11R54. Microgravity Combustion: Fire in Free Fall. - Edited by HD Ross (NASA Glenn Res Center, Cleveland OH). Academic Press, San Diego. 2001. 575 pp. ISBN 0-12-598190-2. $124.95.
Reviewed by SR Gollahalli (Lesch Centennial Chair, Director, Sch of Aerospace and Mech Eng, Univ of Oklahoma, Norman OK 73019-0601).
This book is a compilation of eight chapters contributed by 16 authors, who have done extensive research on various combustion issues in normal and microgravity environments. This reviewer also had the privilege of reviewing the first book on Microgravity Combustion, Combustion Experiments in Zero Gravity Laboratory, edited by Thomas Cochran (AIAA Progress in Aeronautics and Astronautics, Vol. 73, 1981), for AMR (Vol. 35, No. 4, p B586, 1982). During the last two decades, substantial advances have occurred in microgravity testing facilities, diagnostics, and computational capabilities. They have enabled several researchers in USA and abroad to conduct in depth studies on the effects of buoyancy on various scientific phenomena in the fields of physics, fluid mechanics, materials, bioengineering, and combustion. This book is a survey and review of the progress on the effects of gravity through 1999 on several combustion phenomena.

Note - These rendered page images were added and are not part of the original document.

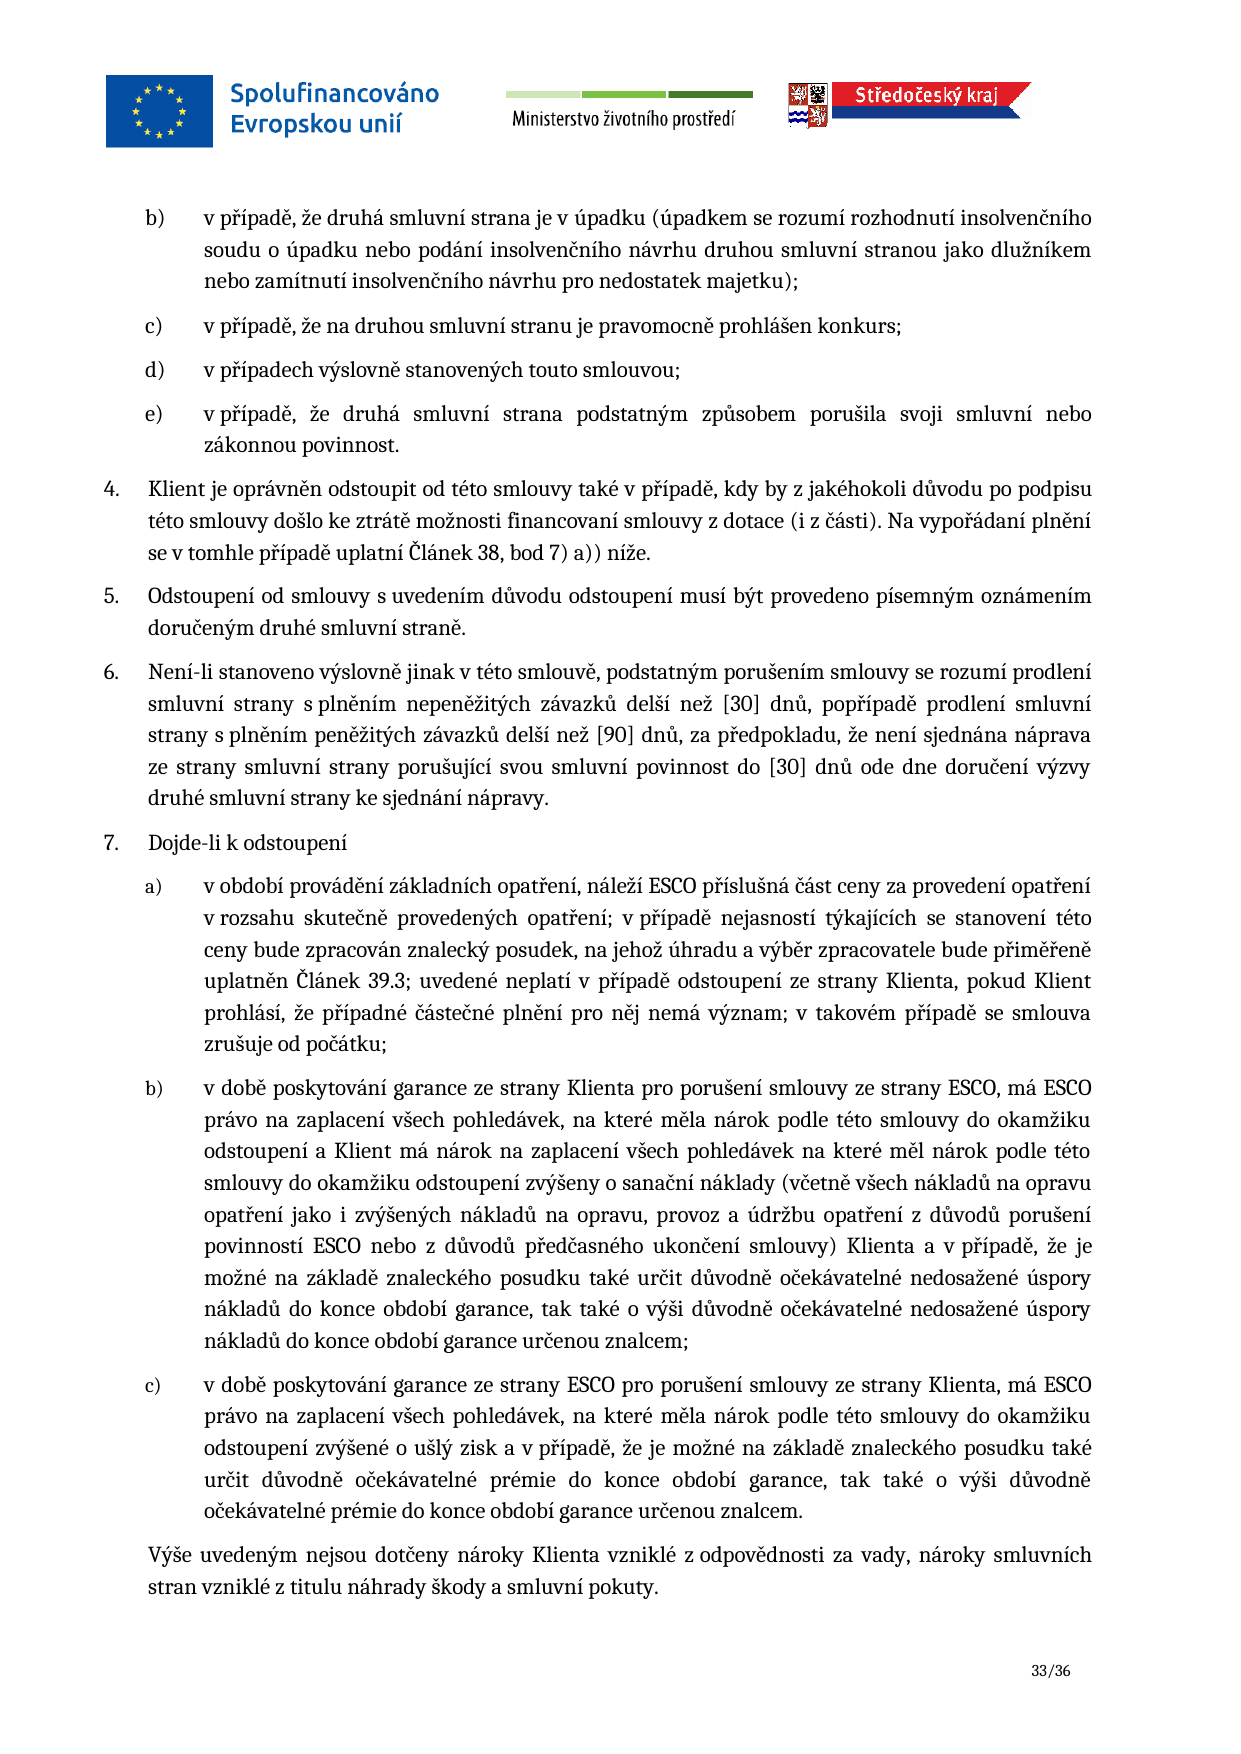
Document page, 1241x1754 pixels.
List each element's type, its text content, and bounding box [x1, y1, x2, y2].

picture [103, 73, 1048, 148]
subtitle v období provádění základních opatření, náleží ESCO příslušná část ceny za provedení opatření v rozsahu skutečně provedených opatření; v případě nejasností týkajících se stanovení této ceny bude zpracován znalecký posudek, na jehož úhradu a výběr zpracovatele bude přiměřeně uplatněn Článek 39.3; uvedené neplatí v případě odstoupení ze strany Klienta, pokud Klient prohlásí, že případné částečné plnění pro něj nemá význam; v takovém případě se smlouva zrušuje od počátku; [145, 873, 1092, 1057]
subtitle Odstoupení od smlouvy s uvedením důvodu odstoupení musí být provedeno písemným oznámením doručeným druhé smluvní straně. [103, 583, 1092, 641]
subtitle v době poskytování garance ze strany ESCO pro porušení smlouvy ze strany Klienta, má ESCO právo na zaplacení všech pohledávek, na které měla nárok podle této smlouvy do okamžiku odstoupení zvýšené o ušlý zisk a v případě, že je možné na základě znaleckého posudku také určit důvodně očekávatelné prémie do konce období garance, tak také o výši důvodně očekávatelné prémie do konce období garance určenou znalcem. [145, 1372, 1092, 1524]
subtitle Klient je oprávněn odstoupit od této smlouvy také v případě, kdy by z jakéhokoli důvodu po podpisu této smlouvy došlo ke ztrátě možnosti financovaní smlouvy z dotace (i z části). Na vypořádaní plnění se v tomhle případě uplatní Článek 38, bod 7) a)) níže. [103, 476, 1092, 566]
subtitle v případě, že druhá smluvní strana je v úpadku (úpadkem se rozumí rozhodnutí insolvenčního soudu o úpadku nebo podání insolvenčního návrhu druhou smluvní stranou jako dlužníkem nebo zamítnutí insolvenčního návrhu pro nedostatek majetku); [145, 205, 1092, 295]
subtitle v případě, že druhá smluvní strana podstatným způsobem porušila svoji smluvní nebo zákonnou povinnost. [145, 401, 1092, 458]
subtitle Dojde-li k odstoupení [103, 829, 1092, 856]
subtitle Není-li stanoveno výslovně jinak v této smlouvě, podstatným porušením smlouvy se rozumí prodlení smluvní strany s plněním nepeněžitých závazků delší než [30] dnů, popřípadě prodlení smluvní strany s plněním peněžitých závazků delší než [90] dnů, za předpokladu, že není sjednána náprava ze strany smluvní strany porušující svou smluvní povinnost do [30] dnů ode dne doručení výzvy druhé smluvní strany ke sjednání nápravy. [103, 659, 1092, 812]
subtitle v případech výslovně stanovených touto smlouvou; [145, 356, 1092, 383]
subtitle Výše uvedeným nejsou dotčeny nároky Klienta vzniklé z odpovědnosti za vady, nároky smluvních stran vzniklé z titulu náhrady škody a smluvní pokuty. [148, 1542, 1092, 1600]
subtitle v případě, že na druhou smluvní stranu je pravomocně prohlášen konkurs; [145, 312, 1092, 339]
subtitle v době poskytování garance ze strany Klienta pro porušení smlouvy ze strany ESCO, má ESCO právo na zaplacení všech pohledávek, na které měla nárok podle této smlouvy do okamžiku odstoupení a Klient má nárok na zaplacení všech pohledávek na které měl nárok podle této smlouvy do okamžiku odstoupení zvýšeny o sanační náklady (včetně všech nákladů na opravu opatření jako i zvýšených nákladů na opravu, provoz a údržbu opatření z důvodů porušení povinností ESCO nebo z důvodů předčasného ukončení smlouvy) Klienta a v případě, že je možné na základě znaleckého posudku také určit důvodně očekávatelné nedosažené úspory nákladů do konce období garance, tak také o výši důvodně očekávatelné nedosažené úspory nákladů do konce období garance určenou znalcem; [145, 1075, 1092, 1354]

Although, according to the editor, no requirements on organization or content were imposed on authors, it is nice to see most of the chapters follow a somewhat similar and consistent format. They begin with a list of nomenclature, a short abstract, a brief introduction to the topic covered, a detailed review of the research studies on the topic, concluding remarks, and an extensive list of references. Although the title of the book suggests that the material deals with only microgravity combustion, most of the authors have covered the same combustion phenomena in normal gravity to provide baseline information for comparison with microgravity phenomena. Thus, even the readers that are new to a combustion topic, but interested in normal gravity as well as microgravity effects, find the book useful. Of course, as expected, the authors have drawn much of the material from their own research even though they discuss it in the light of other studies in the literature.
The first chapter, written by the editor Howard Ross, presents an overview of the fundamentals of the gravity effects, issues of scaling buoyancy effects, experimental methods available for minimizing gravity influence, and an example of candle flame characteristics affected by gravity. The second chapter on premixed flames by Paul Rooney begins with a discussion of the salient time scales significant in microgravity combustion and deals with buoyancy effects on flammability limits, flame instabilities, stretched and curved flames, cool flames, and turbulent flames. This author also presents a list of topics recommended for future research. Gerard Faeth’s third chapter covers laminar and turbulent diffusion flames, limiting the presentation to only gas flames. After briefly discussing the significance of non-dimensional numbers relevant to quantify the effects of gravity, the author discusses microgravity combustion experimental facilities and presents extensive experimental data on the flame shapes, flame structure measurements and predictions, and soot processes. The second half of this chapter is devoted to turbulent diffusion flames, including laminar flamelet concepts, flame vortex interactions, and transition to turbulence.
Microgravity droplet combustion is the topic of the fourth chapter by Mun Young Choi and Frederick Dryer. After an introduction to the literature on low gravity studies including the classical experiments of Kumagai, the authors present classical theories of droplet combustion, recent advances in theoretical analysis, experimental methods for microgravity studies, and extensive experimental and numerical results on n-heptane, methanol, and multicomponent droplet combustion including its disruptive behavior. This chapter also covers other pertinent topics such as droplet arrays, pressure effects, and convective combustion effects. The fifth chapter, by James Tien and his coauthors, is devoted to flame spread and smolder wave propagation and includes a section on the overview of flame spread over solid surfaces, relevant time scales, theoretical models of flame spread over thin solids, ignition of solids in opposed and concurrent flows, flame spread over liquid pools, and smoldering wave propagation. Richard Yetter and Frederick Dryer discuss the classification and regimes of metal particle combustion with a focus on microgravity research studies in Chapter 6 and conclude it with recommendations for future studies. Chapter 7, by Richard Axelbaum and John Moore, deals with combustion applications for material synthesis. Condensed-phase combustion, self-propagating high-temperature combustion, the gas-phase combustion synthesis processes, and the important reaction parameters that govern them are discussed. The applications of these processes and influence of gravity for the production of powders, fullerenes, and nanotubes are covered. Robert Friedman and Howard Ross present the applications of combustion technology to fire safety issues in human-crew space missions including lunar and Martian missions.
The book’s editing, printing, and quality of illustrations are impressive. The cover design showing the candle flame is an appropriate reflection of the contents of the book. The table of contents and subject index are organized well. This book contains not only the basic material required for a beginning researcher in microgravity combustion, but also includes a valuable collection of recent data and references useful for experienced researchers as well. Microgravity Combustion: Fire in Free Fall is recommended as a valuable reference source for research libraries and higher educational institutions.